### WORK ITEM
Please return the listing below word for word, minus its pictures.

*** Opening of RECORDS FOR THIS EXERCISE ***

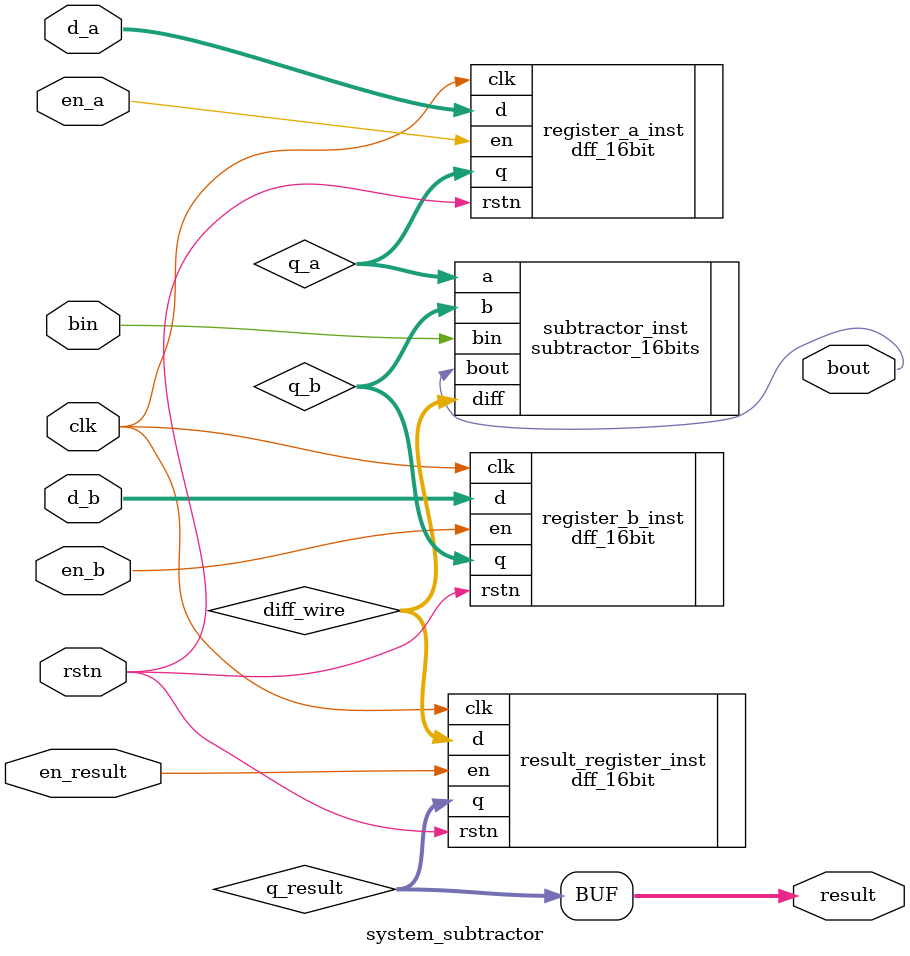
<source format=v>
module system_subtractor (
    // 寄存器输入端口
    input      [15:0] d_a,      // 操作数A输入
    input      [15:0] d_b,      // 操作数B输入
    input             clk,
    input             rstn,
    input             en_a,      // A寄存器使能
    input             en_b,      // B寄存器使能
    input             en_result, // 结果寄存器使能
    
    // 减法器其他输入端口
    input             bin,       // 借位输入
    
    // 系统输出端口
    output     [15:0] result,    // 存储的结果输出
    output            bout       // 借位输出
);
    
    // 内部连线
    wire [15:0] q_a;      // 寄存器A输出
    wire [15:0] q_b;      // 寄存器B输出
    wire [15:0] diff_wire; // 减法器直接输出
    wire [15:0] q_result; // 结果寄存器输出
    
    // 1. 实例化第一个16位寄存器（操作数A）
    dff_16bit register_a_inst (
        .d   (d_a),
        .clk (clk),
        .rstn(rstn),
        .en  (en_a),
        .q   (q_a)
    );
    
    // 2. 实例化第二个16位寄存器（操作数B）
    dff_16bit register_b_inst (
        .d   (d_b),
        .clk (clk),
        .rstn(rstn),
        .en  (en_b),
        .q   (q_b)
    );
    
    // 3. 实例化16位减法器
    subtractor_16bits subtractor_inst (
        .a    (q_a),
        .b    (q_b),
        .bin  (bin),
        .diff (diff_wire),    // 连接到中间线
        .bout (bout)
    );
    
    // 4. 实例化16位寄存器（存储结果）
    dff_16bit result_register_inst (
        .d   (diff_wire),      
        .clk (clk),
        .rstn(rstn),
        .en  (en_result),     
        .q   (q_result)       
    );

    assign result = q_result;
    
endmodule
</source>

*** Close of RECORDS FOR THIS EXERCISE ***

### RESULT
<source format=v>
module system_subtractor (
    // 寄存器输入端口
    input      [15:0] d_a,      // 操作数A输入
    input      [15:0] d_b,      // 操作数B输入
    input             clk,
    input             rstn,
    input             en_a,      // A寄存器使能
    input             en_b,      // B寄存器使能
    input             en_result, // 结果寄存器使能
    
    // 减法器其他输入端口
    input             bin,       // 借位输入
    
    // 系统输出端口
    output     [15:0] result,    // 存储的结果输出
    output            bout       // 借位输出
);
    
    // 内部连线
    wire [15:0] q_a;      // 寄存器A输出
    wire [15:0] q_b;      // 寄存器B输出
    wire [15:0] diff_wire; // 减法器直接输出
    wire [15:0] q_result; // 结果寄存器输出
    
    // 1. 实例化第一个16位寄存器（操作数A）
    dff_16bit register_a_inst (
        .d   (d_a),
        .clk (clk),
        .rstn(rstn),
        .en  (en_a),
        .q   (q_a)
    );
    
    // 2. 实例化第二个16位寄存器（操作数B）
    dff_16bit register_b_inst (
        .d   (d_b),
        .clk (clk),
        .rstn(rstn),
        .en  (en_b),
        .q   (q_b)
    );
    
    // 3. 实例化16位减法器
    subtractor_16bits subtractor_inst (
        .a    (q_a),
        .b    (q_b),
        .bin  (bin),
        .diff (diff_wire),    // 连接到中间线
        .bout (bout)
    );
    
    // 4. 实例化16位寄存器（存储结果）
    dff_16bit result_register_inst (
        .d   (diff_wire),      
        .clk (clk),
        .rstn(rstn),
        .en  (en_result),     
        .q   (q_result)       
    );

    assign result = q_result;
    
endmodule
</source>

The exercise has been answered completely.